Image courtesy of CBC.ca.
The Inklings, from left to right: C.S. Lewis, J.R.R. Tolkien, Owen Barfield, Charles Williams. (Image courtesy of CBC.ca.)

“The talk might turn in any direction,” chronicled Warnie Lewis, “[always featuring] the cut and parry of prolonged, fierce, masculine argument and “the rigour of the game.” Later Warnie would chronicle that

Out would come a manuscript, and we would settle down to sit in judgment upon it – real unbiased judgement, too, since we were no mutual admiration society: praise for good work was unstinted, but censure for bad work – or even not-so-good work – was often brutally frank. To read to the Inklings was a formidable ordeal.

So read some of the most compelling descriptions of the Inklings ever penned, part of numerous personal writings and anecdotes which reveal the ruthless intellectual atmosphere and yet jovial masculine camaraderie of the famous group as chronicled in The Fellowship: The Literary Lives of the Inklings by Philip and Carol Zaleski.

In an age of unfettered modernism, artists and intellectuals seeking a more human and spiritually authentic aesthetic are often left feeling part of a neglected minority. There are scant examples of effective counter-movements to modernism in various arts: in music one may perhaps think of Nadia Boulanger’s composition pedagogy as a striking counterpoint to the relativist serialism of Schoenberg, or of the so-called “spiritual minimalists” in (Pärt, Tavener, Górecki) who dealt musical modernism such a stunning blow. Yet the most famous anti-modernist movement was a literary one, and it began as a small gathering of writers and intellectuals in Oxford, ultimately forging a bond which would help birth some of the most important written works of the twentieth century. In chronicling the fascinations, loves, inspirations, triumphs and tragedies of the famed ‘Inklings,’ from their informal development to their gradual fading away, Carol and Philip Zaleski give us perhaps the most complete portrait of the modern era’s most potent literary counter-insurgency.
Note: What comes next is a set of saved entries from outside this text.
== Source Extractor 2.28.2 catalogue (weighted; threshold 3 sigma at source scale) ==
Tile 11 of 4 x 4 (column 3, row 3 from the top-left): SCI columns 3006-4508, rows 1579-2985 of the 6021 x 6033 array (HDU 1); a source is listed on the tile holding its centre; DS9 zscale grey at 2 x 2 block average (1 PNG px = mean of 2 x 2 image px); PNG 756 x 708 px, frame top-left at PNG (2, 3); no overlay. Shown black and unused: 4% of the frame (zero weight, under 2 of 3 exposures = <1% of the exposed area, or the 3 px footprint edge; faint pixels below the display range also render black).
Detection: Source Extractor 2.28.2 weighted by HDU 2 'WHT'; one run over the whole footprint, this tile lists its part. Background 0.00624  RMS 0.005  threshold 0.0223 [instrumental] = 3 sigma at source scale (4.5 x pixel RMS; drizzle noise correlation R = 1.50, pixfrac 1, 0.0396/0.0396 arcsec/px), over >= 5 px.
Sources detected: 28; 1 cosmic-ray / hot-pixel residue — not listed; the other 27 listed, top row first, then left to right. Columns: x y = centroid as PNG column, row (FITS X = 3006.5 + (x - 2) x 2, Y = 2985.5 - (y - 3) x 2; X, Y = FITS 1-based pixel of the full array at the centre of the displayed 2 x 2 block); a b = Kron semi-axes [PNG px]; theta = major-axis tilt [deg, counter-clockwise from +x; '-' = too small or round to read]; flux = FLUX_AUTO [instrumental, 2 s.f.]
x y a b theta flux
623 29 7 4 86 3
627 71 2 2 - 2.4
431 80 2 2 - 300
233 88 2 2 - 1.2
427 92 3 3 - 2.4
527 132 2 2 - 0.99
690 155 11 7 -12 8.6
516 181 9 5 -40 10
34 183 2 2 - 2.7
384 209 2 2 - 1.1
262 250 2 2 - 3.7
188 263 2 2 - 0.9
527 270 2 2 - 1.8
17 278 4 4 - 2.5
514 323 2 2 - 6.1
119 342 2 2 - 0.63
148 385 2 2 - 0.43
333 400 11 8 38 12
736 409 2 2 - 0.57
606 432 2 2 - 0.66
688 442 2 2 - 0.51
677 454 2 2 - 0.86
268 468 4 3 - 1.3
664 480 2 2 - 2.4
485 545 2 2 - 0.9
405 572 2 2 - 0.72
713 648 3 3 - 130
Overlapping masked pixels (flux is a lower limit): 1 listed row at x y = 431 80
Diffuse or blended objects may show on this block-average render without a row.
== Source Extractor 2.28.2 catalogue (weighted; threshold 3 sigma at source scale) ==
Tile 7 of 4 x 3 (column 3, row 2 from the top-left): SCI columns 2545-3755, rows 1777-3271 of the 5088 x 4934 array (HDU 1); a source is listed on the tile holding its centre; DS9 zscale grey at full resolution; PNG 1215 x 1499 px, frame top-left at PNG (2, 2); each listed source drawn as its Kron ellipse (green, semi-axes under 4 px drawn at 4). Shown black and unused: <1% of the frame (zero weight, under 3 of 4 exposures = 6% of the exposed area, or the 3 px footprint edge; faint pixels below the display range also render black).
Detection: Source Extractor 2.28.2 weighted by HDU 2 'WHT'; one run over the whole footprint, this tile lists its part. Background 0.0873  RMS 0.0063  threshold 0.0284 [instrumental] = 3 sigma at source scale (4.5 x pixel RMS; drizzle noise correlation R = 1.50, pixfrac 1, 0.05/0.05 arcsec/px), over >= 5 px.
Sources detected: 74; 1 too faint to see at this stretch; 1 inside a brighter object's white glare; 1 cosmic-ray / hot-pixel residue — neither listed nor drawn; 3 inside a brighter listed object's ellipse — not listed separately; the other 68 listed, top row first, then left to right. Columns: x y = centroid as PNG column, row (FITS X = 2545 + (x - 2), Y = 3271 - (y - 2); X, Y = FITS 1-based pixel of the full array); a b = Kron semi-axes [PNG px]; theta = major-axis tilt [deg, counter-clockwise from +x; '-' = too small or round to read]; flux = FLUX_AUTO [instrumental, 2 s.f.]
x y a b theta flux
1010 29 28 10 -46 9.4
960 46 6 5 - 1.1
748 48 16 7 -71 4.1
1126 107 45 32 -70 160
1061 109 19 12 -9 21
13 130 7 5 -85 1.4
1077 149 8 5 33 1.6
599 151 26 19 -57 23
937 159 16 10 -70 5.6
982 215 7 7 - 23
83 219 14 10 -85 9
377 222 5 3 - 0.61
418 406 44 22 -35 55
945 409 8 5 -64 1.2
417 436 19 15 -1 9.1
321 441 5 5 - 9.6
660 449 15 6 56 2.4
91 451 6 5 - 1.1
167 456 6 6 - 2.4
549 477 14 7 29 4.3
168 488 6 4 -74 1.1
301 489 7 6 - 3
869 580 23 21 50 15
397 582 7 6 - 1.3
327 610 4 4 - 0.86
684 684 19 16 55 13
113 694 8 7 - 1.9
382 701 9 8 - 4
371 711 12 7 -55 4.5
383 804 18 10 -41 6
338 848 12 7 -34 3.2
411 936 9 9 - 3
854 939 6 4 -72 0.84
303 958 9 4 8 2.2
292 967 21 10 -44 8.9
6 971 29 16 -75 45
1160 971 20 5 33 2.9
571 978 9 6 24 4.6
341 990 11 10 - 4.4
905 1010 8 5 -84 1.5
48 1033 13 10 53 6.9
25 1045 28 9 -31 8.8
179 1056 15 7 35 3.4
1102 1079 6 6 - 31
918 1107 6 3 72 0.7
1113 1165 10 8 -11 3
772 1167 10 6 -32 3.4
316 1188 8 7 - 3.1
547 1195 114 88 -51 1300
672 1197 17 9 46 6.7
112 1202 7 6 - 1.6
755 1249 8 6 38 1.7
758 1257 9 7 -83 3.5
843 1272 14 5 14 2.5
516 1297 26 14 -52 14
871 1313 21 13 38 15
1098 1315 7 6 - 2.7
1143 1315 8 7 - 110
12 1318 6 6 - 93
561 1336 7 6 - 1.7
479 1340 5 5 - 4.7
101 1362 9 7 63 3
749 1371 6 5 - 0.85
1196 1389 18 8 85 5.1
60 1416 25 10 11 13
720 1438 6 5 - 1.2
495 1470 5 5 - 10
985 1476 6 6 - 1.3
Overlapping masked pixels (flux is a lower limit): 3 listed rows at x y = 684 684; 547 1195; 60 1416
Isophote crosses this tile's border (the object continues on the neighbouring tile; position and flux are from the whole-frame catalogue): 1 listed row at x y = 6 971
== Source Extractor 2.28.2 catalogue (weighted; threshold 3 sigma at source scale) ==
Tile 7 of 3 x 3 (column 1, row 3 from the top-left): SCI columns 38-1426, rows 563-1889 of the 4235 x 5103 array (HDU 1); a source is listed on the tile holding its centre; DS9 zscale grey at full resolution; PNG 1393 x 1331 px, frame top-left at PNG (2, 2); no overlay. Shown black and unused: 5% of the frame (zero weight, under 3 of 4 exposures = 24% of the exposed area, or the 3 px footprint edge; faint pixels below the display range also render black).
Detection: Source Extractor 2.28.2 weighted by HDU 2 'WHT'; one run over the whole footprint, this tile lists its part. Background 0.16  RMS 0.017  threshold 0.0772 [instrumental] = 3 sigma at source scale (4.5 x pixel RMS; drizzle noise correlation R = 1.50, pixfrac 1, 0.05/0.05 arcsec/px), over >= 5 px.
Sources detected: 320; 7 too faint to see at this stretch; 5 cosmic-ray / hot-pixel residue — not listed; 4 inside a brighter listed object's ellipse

The Inklings were a historical anomaly which coalesced at the right time in an unlikely place, just as society had greatest need of such brave and imaginative forays in literature.

511ximwLEgL._SX331_BO1,204,203,200_This text chronicles the contrasting lives of the Inkling’s four most famous members: J.R.R. Tolkien, C.S. Lewis, Charles Williams, and Owen Barfield, while also introducing considerable information for stalwarts like Warnie Lewis (C.S. Lewis’s brother) and even addressing the mislabeled “honorary” Inklings such as Dorothy Sayers (who, as we find out, could never have attended a meeting.) Without undue sentiment or hero worship, the Zaleskis give an honest portrait of the mortals who gave us so much timeless work, in the process shedding light on their flawed humanity alongside the spiritual power of their movement. One is edified to see Tolkien slowly climb the great mountain which was the composition of the Lord of the Rings, plodding on despite his flaws, procrastination, and seemingly endless stream of excuses. One reads with fascination of C.S. Lewis’s jagged path of conversion, along with the moral ambiguity which seemed to accompany him until the death of his far older female companion of many years. One flinches at reading of Hugo Dyson meanly heckling Tolkien for his fantasy stories, as much as one reacts sympathetically to the tragic alcoholism of Warnie Lewis. Owen Barfield’s strange lifelong allegiance to the new-ageism of Rudolph Steiner is chronicled, as well as the always contradictory Charles Williams’s strange relationship to women. Indeed Catholic readers may finding a surprising similarity between Williams’s “Romantic Theology” and John Paul II’s Theology of the Body, even as John Paul II’s work is far more developed and cogent.

The historical journey embodied in this work is profound. The reader is ushered through the international shattering of innocence which accompanied the first world war, and into the spiritual hunger it awakened in the future Inklings. One follows these great men as they mature, complete degrees, begin families, and go about the business of life all while the pre-war gloom of the encore catastrophe gathers. Academic and personal rivalries, coalescing literary theories, and personal foibles are colorfully presented in a narrative which leaves the reader with new insights not only into the artists in question, but their towering works as well. “The Fellowship” is a must read for Inkling admirers, or for any reader who would join these men on the epic life journeys which lay behind the great tales they told.